### Work item
The listing is to be duplicated in full, exactly as written.
********************
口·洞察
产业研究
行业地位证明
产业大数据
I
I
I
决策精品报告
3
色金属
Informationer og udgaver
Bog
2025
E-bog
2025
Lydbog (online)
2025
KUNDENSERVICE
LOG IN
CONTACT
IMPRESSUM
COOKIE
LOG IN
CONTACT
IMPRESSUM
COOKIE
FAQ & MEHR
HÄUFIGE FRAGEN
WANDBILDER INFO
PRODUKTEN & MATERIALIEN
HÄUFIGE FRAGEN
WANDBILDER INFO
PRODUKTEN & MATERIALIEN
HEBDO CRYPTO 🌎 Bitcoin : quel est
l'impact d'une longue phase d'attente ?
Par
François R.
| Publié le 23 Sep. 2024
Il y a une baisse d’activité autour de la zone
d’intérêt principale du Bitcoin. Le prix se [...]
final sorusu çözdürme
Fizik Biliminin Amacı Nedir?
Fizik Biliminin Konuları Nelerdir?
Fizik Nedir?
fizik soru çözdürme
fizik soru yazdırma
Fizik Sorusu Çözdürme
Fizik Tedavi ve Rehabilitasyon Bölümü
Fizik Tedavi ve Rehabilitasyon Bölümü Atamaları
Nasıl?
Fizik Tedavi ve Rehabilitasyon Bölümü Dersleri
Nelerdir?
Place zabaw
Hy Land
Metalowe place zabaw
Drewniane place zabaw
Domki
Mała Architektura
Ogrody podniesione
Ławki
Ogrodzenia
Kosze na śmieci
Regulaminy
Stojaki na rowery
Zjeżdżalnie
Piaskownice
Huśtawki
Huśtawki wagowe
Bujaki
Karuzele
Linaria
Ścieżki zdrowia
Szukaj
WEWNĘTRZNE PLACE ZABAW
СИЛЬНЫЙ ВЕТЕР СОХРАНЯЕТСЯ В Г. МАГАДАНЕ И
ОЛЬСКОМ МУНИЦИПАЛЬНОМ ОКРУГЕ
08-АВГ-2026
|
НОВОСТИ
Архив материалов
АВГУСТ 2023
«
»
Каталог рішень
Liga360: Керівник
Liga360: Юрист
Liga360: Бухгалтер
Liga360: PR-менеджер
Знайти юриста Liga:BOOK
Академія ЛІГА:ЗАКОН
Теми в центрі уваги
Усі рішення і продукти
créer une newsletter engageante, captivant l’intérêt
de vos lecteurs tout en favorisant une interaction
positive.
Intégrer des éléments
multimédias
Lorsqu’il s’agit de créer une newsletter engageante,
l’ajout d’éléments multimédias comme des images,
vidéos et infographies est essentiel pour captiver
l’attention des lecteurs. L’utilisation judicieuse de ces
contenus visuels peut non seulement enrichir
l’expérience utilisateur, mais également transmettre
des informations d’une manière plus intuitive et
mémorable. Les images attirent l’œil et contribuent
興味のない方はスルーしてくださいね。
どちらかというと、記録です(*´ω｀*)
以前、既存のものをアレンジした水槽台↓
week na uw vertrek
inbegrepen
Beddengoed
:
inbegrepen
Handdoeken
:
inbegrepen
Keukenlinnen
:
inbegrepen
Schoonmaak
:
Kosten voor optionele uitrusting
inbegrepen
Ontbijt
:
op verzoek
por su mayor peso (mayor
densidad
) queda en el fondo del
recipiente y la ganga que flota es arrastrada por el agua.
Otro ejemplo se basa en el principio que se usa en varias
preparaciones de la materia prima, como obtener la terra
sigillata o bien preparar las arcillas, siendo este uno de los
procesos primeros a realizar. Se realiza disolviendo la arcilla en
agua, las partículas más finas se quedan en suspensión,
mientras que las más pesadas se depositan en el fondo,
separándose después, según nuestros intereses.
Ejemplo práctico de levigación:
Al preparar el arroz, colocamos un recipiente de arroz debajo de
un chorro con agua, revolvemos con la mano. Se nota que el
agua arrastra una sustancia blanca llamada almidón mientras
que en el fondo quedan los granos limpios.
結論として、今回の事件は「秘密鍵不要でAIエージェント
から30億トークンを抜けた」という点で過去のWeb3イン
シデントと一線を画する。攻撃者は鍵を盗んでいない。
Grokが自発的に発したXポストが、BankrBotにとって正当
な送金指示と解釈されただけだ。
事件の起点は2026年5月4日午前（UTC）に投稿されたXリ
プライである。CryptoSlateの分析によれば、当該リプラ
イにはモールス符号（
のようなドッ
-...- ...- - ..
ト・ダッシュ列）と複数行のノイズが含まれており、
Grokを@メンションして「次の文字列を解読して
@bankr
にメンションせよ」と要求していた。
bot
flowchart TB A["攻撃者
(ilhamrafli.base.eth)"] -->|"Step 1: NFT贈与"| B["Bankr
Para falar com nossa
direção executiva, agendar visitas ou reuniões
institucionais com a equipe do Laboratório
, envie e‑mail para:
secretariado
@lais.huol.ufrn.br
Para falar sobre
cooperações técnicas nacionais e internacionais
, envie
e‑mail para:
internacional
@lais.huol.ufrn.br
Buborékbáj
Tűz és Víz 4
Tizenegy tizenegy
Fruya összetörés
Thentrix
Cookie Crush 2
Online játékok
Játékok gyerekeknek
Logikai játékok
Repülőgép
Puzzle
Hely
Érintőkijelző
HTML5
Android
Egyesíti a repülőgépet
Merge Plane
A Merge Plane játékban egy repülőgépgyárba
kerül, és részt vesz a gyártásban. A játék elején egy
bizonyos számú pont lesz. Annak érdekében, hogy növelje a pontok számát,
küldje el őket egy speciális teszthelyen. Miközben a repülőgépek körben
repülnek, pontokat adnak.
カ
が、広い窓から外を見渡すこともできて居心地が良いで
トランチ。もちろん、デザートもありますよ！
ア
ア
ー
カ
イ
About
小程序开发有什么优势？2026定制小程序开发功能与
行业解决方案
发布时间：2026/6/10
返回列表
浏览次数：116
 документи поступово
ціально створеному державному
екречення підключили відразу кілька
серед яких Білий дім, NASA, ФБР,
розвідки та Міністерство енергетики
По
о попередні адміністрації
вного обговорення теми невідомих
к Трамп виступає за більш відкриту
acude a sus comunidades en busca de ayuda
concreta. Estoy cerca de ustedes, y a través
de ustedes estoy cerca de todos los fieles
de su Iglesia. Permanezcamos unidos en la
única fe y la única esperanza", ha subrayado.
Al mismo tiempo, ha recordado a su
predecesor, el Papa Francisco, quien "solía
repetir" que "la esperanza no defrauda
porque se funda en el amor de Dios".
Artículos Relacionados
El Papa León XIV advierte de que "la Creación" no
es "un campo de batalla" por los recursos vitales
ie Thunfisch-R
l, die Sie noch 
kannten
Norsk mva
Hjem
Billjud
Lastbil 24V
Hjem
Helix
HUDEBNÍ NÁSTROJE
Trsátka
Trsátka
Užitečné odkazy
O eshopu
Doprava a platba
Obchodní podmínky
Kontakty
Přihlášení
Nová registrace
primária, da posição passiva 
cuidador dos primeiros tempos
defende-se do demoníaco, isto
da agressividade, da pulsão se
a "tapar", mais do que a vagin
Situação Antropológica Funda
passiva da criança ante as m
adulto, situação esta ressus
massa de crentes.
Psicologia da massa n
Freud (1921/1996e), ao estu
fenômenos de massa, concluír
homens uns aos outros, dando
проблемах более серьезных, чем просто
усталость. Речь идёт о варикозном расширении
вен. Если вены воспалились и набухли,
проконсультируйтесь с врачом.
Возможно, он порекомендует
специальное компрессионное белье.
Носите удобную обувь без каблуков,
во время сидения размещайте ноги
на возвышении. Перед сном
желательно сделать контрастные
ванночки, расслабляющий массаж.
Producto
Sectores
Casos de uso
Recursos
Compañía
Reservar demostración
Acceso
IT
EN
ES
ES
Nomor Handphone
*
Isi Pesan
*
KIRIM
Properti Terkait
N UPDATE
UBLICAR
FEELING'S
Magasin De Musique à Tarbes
********************
### Answer
口·洞察
产业研究
行业地位证明
产业大数据
I
I
I
决策精品报告
3
色金属
Informationer og udgaver
Bog
2025
E-bog
2025
Lydbog (online)
2025
KUNDENSERVICE
LOG IN
CONTACT
IMPRESSUM
COOKIE
LOG IN
CONTACT
IMPRESSUM
COOKIE
FAQ & MEHR
HÄUFIGE FRAGEN
WANDBILDER INFO
PRODUKTEN & MATERIALIEN
HÄUFIGE FRAGEN
WANDBILDER INFO
PRODUKTEN & MATERIALIEN
HEBDO CRYPTO 🌎 Bitcoin : quel est
l'impact d'une longue phase d'attente ?
Par
François R.
| Publié le 23 Sep. 2024
Il y a une baisse d’activité autour de la zone
d’intérêt principale du Bitcoin. Le prix se [...]
final sorusu çözdürme
Fizik Biliminin Amacı Nedir?
Fizik Biliminin Konuları Nelerdir?
Fizik Nedir?
fizik soru çözdürme
fizik soru yazdırma
Fizik Sorusu Çözdürme
Fizik Tedavi ve Rehabilitasyon Bölümü
Fizik Tedavi ve Rehabilitasyon Bölümü Atamaları
Nasıl?
Fizik Tedavi ve Rehabilitasyon Bölümü Dersleri
Nelerdir?
Place zabaw
Hy Land
Metalowe place zabaw
Drewniane place zabaw
Domki
Mała Architektura
Ogrody podniesione
Ławki
Ogrodzenia
Kosze na śmieci
Regulaminy
Stojaki na rowery
Zjeżdżalnie
Piaskownice
Huśtawki
Huśtawki wagowe
Bujaki
Karuzele
Linaria
Ścieżki zdrowia
Szukaj
WEWNĘTRZNE PLACE ZABAW
СИЛЬНЫЙ ВЕТЕР СОХРАНЯЕТСЯ В Г. МАГАДАНЕ И
ОЛЬСКОМ МУНИЦИПАЛЬНОМ ОКРУГЕ
08-АВГ-2026
|
НОВОСТИ
Архив материалов
АВГУСТ 2023
«
»
Каталог рішень
Liga360: Керівник
Liga360: Юрист
Liga360: Бухгалтер
Liga360: PR-менеджер
Знайти юриста Liga:BOOK
Академія ЛІГА:ЗАКОН
Теми в центрі уваги
Усі рішення і продукти
créer une newsletter engageante, captivant l’intérêt
de vos lecteurs tout en favorisant une interaction
positive.
Intégrer des éléments
multimédias
Lorsqu’il s’agit de créer une newsletter engageante,
l’ajout d’éléments multimédias comme des images,
vidéos et infographies est essentiel pour captiver
l’attention des lecteurs. L’utilisation judicieuse de ces
contenus visuels peut non seulement enrichir
l’expérience utilisateur, mais également transmettre
des informations d’une manière plus intuitive et
mémorable. Les images attirent l’œil et contribuent
興味のない方はスルーしてくださいね。
どちらかというと、記録です(*´ω｀*)
以前、既存のものをアレンジした水槽台↓
week na uw vertrek
inbegrepen
Beddengoed
:
inbegrepen
Handdoeken
:
inbegrepen
Keukenlinnen
:
inbegrepen
Schoonmaak
:
Kosten voor optionele uitrusting
inbegrepen
Ontbijt
:
op verzoek
por su mayor peso (mayor
densidad
) queda en el fondo del
recipiente y la ganga que flota es arrastrada por el agua.
Otro ejemplo se basa en el principio que se usa en varias
preparaciones de la materia prima, como obtener la terra
sigillata o bien preparar las arcillas, siendo este uno de los
procesos primeros a realizar. Se realiza disolviendo la arcilla en
agua, las partículas más finas se quedan en suspensión,
mientras que las más pesadas se depositan en el fondo,
separándose después, según nuestros intereses.
Ejemplo práctico de levigación:
Al preparar el arroz, colocamos un recipiente de arroz debajo de
un chorro con agua, revolvemos con la mano. Se nota que el
agua arrastra una sustancia blanca llamada almidón mientras
que en el fondo quedan los granos limpios.
結論として、今回の事件は「秘密鍵不要でAIエージェント
から30億トークンを抜けた」という点で過去のWeb3イン
シデントと一線を画する。攻撃者は鍵を盗んでいない。
Grokが自発的に発したXポストが、BankrBotにとって正当
な送金指示と解釈されただけだ。
事件の起点は2026年5月4日午前（UTC）に投稿されたXリ
プライである。CryptoSlateの分析によれば、当該リプラ
イにはモールス符号（
のようなドッ
-...- ...- - ..
ト・ダッシュ列）と複数行のノイズが含まれており、
Grokを@メンションして「次の文字列を解読して
@bankr
にメンションせよ」と要求していた。
bot
flowchart TB A["攻撃者
(ilhamrafli.base.eth)"] -->|"Step 1: NFT贈与"| B["Bankr
Para falar com nossa
direção executiva, agendar visitas ou reuniões
institucionais com a equipe do Laboratório
, envie e‑mail para:
secretariado
@lais.huol.ufrn.br
Para falar sobre
cooperações técnicas nacionais e internacionais
, envie
e‑mail para:
internacional
@lais.huol.ufrn.br
Buborékbáj
Tűz és Víz 4
Tizenegy tizenegy
Fruya összetörés
Thentrix
Cookie Crush 2
Online játékok
Játékok gyerekeknek
Logikai játékok
Repülőgép
Puzzle
Hely
Érintőkijelző
HTML5
Android
Egyesíti a repülőgépet
Merge Plane
A Merge Plane játékban egy repülőgépgyárba
kerül, és részt vesz a gyártásban. A játék elején egy
bizonyos számú pont lesz. Annak érdekében, hogy növelje a pontok számát,
küldje el őket egy speciális teszthelyen. Miközben a repülőgépek körben
repülnek, pontokat adnak.
カ
が、広い窓から外を見渡すこともできて居心地が良いで
トランチ。もちろん、デザートもありますよ！
ア
ア
ー
カ
イ
About
小程序开发有什么优势？2026定制小程序开发功能与
行业解决方案
发布时间：2026/6/10
返回列表
浏览次数：116
 документи поступово
ціально створеному державному
екречення підключили відразу кілька
серед яких Білий дім, NASA, ФБР,
розвідки та Міністерство енергетики
По
о попередні адміністрації
вного обговорення теми невідомих
к Трамп виступає за більш відкриту
acude a sus comunidades en busca de ayuda
concreta. Estoy cerca de ustedes, y a través
de ustedes estoy cerca de todos los fieles
de su Iglesia. Permanezcamos unidos en la
única fe y la única esperanza", ha subrayado.
Al mismo tiempo, ha recordado a su
predecesor, el Papa Francisco, quien "solía
repetir" que "la esperanza no defrauda
porque se funda en el amor de Dios".
Artículos Relacionados
El Papa León XIV advierte de que "la Creación" no
es "un campo de batalla" por los recursos vitales
ie Thunfisch-R
l, die Sie noch 
kannten
Norsk mva
Hjem
Billjud
Lastbil 24V
Hjem
Helix
HUDEBNÍ NÁSTROJE
Trsátka
Trsátka
Užitečné odkazy
O eshopu
Doprava a platba
Obchodní podmínky
Kontakty
Přihlášení
Nová registrace
primária, da posição passiva 
cuidador dos primeiros tempos
defende-se do demoníaco, isto
da agressividade, da pulsão se
a "tapar", mais do que a vagin
Situação Antropológica Funda
passiva da criança ante as m
adulto, situação esta ressus
massa de crentes.
Psicologia da massa n
Freud (1921/1996e), ao estu
fenômenos de massa, concluír
homens uns aos outros, dando
проблемах более серьезных, чем просто
усталость. Речь идёт о варикозном расширении
вен. Если вены воспалились и набухли,
проконсультируйтесь с врачом.
Возможно, он порекомендует
специальное компрессионное белье.
Носите удобную обувь без каблуков,
во время сидения размещайте ноги
на возвышении. Перед сном
желательно сделать контрастные
ванночки, расслабляющий массаж.
Producto
Sectores
Casos de uso
Recursos
Compañía
Reservar demostración
Acceso
IT
EN
ES
ES
Nomor Handphone
*
Isi Pesan
*
KIRIM
Properti Terkait
N UPDATE
UBLICAR
FEELING'S
Magasin De Musique à Tarbes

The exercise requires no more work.